— ABOUT THIS TASK —
From the entries below, copy out all lines holding "Division".
══ DATASET EXTRACT ══
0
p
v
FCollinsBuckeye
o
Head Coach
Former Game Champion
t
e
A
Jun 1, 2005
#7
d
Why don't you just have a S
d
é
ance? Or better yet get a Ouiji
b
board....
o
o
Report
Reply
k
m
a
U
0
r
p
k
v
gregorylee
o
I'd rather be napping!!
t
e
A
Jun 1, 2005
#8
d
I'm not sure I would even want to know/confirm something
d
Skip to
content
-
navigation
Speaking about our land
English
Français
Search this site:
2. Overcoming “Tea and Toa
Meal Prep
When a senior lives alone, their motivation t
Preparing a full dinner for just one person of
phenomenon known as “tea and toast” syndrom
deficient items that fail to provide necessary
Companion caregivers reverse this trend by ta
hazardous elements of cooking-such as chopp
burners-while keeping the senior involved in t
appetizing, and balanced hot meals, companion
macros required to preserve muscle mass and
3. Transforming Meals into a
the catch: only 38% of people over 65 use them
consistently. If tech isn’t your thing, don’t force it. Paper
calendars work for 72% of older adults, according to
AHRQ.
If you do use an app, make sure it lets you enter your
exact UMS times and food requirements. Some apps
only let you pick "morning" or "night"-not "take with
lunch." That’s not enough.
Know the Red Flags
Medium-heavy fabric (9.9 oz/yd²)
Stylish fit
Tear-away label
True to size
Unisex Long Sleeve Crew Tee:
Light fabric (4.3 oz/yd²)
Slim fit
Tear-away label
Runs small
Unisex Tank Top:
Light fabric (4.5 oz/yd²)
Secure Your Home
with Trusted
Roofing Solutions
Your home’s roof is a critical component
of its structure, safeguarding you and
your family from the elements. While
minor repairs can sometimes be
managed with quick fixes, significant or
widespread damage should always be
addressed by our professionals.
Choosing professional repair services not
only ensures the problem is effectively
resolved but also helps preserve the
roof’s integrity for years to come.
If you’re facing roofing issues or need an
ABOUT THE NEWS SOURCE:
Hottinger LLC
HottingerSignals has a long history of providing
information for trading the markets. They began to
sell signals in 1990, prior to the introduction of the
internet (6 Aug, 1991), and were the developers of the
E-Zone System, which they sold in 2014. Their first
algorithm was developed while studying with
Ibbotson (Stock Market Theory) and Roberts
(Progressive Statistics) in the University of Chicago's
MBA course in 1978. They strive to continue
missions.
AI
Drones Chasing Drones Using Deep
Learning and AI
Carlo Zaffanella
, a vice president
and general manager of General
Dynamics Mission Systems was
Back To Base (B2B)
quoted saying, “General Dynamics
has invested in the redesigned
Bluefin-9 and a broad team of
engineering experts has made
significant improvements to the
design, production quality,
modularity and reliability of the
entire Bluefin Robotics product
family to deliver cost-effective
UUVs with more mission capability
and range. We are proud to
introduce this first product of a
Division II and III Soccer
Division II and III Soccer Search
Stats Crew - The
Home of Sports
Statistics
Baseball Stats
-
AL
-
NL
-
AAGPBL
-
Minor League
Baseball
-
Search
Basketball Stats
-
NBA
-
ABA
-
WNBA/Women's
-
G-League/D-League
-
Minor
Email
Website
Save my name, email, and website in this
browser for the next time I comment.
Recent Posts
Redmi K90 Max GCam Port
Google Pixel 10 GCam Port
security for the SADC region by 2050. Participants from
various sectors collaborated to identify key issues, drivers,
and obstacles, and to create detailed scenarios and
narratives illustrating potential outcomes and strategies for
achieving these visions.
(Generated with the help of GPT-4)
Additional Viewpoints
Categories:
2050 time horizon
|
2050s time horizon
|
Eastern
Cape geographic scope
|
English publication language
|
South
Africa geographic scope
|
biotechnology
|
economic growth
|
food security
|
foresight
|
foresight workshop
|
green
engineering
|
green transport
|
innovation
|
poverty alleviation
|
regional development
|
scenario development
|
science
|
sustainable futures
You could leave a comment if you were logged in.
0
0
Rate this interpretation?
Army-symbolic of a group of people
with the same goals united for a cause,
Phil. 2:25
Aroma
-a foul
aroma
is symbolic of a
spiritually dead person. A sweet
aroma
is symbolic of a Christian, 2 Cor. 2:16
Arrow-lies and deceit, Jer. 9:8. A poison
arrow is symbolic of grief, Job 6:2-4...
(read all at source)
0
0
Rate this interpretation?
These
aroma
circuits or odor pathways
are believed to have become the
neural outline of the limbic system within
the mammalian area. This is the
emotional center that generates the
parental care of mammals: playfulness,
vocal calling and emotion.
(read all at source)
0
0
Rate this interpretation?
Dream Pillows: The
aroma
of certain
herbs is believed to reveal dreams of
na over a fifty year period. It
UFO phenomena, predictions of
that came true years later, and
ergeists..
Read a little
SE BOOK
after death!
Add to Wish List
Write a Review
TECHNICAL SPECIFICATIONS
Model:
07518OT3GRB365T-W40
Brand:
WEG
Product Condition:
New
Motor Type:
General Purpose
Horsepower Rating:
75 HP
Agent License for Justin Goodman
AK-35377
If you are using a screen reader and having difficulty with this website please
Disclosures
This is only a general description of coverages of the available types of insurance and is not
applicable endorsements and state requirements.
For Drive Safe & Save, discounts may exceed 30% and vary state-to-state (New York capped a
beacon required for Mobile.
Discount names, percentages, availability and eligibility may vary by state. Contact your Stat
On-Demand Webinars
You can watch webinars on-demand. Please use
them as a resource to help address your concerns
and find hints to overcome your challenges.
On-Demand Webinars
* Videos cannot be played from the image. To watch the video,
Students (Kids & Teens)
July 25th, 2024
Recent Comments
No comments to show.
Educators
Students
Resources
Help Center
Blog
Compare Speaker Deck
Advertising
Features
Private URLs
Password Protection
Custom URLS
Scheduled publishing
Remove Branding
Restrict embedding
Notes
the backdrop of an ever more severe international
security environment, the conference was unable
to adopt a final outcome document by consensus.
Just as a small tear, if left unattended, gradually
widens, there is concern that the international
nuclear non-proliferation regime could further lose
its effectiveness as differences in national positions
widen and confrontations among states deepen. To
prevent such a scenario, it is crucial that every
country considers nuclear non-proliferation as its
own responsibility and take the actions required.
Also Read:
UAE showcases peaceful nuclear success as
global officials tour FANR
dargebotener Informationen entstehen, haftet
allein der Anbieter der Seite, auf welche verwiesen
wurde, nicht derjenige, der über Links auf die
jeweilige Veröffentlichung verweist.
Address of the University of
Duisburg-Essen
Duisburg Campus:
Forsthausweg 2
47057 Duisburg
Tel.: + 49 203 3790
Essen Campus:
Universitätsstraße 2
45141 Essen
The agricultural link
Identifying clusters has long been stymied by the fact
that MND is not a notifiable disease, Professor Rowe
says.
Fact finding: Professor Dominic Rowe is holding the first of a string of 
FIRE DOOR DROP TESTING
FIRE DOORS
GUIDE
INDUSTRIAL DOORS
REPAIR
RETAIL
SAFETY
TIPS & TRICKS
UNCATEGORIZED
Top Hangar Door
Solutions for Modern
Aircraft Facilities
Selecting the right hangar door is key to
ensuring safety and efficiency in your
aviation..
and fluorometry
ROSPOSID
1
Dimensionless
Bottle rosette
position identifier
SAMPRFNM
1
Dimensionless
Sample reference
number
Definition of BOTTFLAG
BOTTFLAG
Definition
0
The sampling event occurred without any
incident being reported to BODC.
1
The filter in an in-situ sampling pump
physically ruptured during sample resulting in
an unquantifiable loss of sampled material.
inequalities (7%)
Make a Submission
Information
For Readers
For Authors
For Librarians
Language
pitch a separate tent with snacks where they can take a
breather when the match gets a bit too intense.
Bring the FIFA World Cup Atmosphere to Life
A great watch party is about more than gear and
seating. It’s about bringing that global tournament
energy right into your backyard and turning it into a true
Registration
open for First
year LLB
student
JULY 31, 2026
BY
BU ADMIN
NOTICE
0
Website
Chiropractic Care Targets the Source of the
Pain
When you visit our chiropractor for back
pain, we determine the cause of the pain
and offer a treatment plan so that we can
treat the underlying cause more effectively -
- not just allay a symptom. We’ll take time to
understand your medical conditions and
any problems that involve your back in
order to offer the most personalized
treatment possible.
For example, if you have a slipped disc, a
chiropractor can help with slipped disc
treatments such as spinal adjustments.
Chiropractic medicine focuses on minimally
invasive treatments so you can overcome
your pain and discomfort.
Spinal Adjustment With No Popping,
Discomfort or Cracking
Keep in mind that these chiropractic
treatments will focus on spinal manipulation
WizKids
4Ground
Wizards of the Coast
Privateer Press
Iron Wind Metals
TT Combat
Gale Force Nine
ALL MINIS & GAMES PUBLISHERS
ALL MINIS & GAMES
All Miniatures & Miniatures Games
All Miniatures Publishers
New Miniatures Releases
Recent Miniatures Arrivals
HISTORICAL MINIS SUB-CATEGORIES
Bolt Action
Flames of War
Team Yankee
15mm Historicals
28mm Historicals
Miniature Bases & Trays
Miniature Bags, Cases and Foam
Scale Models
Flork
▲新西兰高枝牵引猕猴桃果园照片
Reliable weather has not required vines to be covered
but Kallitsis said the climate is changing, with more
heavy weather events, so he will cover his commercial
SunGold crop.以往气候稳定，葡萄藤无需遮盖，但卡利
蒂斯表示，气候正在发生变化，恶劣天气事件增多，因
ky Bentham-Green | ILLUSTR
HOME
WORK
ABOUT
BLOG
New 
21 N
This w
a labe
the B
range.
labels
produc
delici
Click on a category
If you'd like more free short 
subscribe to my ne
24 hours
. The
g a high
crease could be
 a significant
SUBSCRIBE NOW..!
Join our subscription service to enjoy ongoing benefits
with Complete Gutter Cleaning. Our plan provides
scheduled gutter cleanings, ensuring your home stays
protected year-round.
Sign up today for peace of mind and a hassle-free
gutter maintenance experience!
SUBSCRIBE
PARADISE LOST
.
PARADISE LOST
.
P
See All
═══
— REPLY —
Division II and III Soccer
Division II and III Soccer Search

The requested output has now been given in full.